5. Au soutien de sa requête dirigée contre la décision refusant de lui accorder la remise gracieuse de sa dette, Mme A ne peut utilement contester le bien-fondé de l’indu, ni en conséquence, soutenir que l’indu litigieux procèderait du caractère erroné des informations délivrées par la caisse d’allocations familiales ou d’une erreur de calcul commise par l’organisme payeur. Le moyen ne peut, par suite qu’être écarté comme inopérant.
6. Si la bonne foi de Mme A n’est pas sérieusement mise en cause, la requérante n’établit, ni même n’allègue, qu’à la date de la décision refusant de lui accorder la remise sollicitée, sa situation financière faisait obstacle au remboursement de sa dette. Dans ces conditions, elle n’est pas fondée à demander l’annulation de la décision attaquée.
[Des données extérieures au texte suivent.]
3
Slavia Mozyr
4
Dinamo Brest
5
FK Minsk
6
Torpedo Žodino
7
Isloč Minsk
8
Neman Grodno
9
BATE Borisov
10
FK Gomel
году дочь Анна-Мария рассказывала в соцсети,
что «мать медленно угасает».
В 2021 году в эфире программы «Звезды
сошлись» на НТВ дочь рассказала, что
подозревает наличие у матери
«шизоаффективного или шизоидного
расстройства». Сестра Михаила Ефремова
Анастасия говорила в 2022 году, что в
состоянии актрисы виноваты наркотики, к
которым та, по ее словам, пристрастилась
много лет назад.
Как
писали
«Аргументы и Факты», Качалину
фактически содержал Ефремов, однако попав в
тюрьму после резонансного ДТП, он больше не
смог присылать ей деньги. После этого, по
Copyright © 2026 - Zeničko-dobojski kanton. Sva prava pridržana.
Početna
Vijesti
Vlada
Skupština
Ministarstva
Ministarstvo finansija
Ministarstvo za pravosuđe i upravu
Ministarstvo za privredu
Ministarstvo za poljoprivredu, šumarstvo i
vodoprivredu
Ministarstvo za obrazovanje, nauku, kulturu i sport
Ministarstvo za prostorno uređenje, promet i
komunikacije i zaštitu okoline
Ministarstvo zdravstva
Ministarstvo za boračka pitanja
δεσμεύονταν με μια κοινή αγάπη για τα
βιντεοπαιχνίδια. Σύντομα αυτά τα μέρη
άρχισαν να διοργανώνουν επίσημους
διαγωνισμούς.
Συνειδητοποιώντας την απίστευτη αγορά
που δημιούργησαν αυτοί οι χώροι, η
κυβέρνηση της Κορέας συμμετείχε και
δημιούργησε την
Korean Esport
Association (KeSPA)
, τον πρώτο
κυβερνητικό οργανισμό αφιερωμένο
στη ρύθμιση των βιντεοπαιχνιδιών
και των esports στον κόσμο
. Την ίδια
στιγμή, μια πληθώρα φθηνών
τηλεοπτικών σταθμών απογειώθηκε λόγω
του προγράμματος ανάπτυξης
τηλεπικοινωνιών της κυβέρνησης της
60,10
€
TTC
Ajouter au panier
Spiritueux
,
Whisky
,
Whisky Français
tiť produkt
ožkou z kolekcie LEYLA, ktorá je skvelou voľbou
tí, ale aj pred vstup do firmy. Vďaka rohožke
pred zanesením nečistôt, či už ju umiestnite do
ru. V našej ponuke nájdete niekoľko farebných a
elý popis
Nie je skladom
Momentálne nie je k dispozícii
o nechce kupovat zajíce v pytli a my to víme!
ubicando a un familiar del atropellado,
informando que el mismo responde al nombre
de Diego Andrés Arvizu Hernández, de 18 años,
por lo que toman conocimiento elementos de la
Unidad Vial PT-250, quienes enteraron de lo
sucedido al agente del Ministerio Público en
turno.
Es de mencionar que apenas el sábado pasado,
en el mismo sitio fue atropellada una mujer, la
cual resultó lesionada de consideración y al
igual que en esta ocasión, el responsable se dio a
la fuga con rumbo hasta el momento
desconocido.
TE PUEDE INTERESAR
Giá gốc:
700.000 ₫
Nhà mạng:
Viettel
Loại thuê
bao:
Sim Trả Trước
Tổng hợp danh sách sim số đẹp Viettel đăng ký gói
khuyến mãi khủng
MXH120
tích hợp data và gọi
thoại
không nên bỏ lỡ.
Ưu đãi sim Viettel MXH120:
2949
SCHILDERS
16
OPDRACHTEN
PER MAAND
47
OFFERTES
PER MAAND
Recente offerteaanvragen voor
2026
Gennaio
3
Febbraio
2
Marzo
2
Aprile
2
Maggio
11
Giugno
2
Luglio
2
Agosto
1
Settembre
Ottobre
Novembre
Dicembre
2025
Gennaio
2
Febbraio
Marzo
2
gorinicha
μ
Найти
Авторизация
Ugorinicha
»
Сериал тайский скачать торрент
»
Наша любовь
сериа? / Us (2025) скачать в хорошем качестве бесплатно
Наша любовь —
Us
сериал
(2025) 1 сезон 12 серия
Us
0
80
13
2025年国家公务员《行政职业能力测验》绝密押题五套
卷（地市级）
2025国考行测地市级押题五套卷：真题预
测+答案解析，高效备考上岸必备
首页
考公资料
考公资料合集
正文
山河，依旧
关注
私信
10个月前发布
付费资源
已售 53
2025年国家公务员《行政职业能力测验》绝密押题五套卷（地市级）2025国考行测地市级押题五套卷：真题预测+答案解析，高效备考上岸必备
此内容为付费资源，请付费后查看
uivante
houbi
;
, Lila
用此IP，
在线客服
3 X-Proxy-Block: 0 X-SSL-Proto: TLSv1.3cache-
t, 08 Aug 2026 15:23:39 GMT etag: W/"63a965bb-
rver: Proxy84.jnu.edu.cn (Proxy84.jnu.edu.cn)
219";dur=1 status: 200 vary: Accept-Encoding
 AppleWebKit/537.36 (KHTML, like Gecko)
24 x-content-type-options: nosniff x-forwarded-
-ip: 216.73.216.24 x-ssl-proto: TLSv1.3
7. A la date du jugement, la requérante n’invoque aucun obstacle au remboursement de sa dette ni ne se prévaut d’une situation financière précaire justifiant qu’une remise de dette lui soit accordée. Par suite, ses conclusions tendant à cette fin doivent être rejetées.
8. Il résulte de tout ce qui précède que la requête de Mme A doit être rejetée.
D E C I D E :
Article 1er : La requête de Mme A est rejetée.
Article 2 : Le présent jugement sera notifié à Mme B A et à la ministre du travail, de la santé, des solidarités et des familles.
Copie en sera adressée à la caisse d’allocations familiales de l’Isère.
Rendu public par mise à disposition au greffe le 20 mars 2025.
La magistrate désignée,
E. CLa greffière,
L. BOURECHAK
La République mande et ordonne à la ministre du travail, de la santé, des solidarités et des familles en ce qui la concerne ou à tous commissaires de justice à ce requis en ce qui concerne les voies de droit commun contre les parties privées, de pourvoir à l’exécution de la présente décision.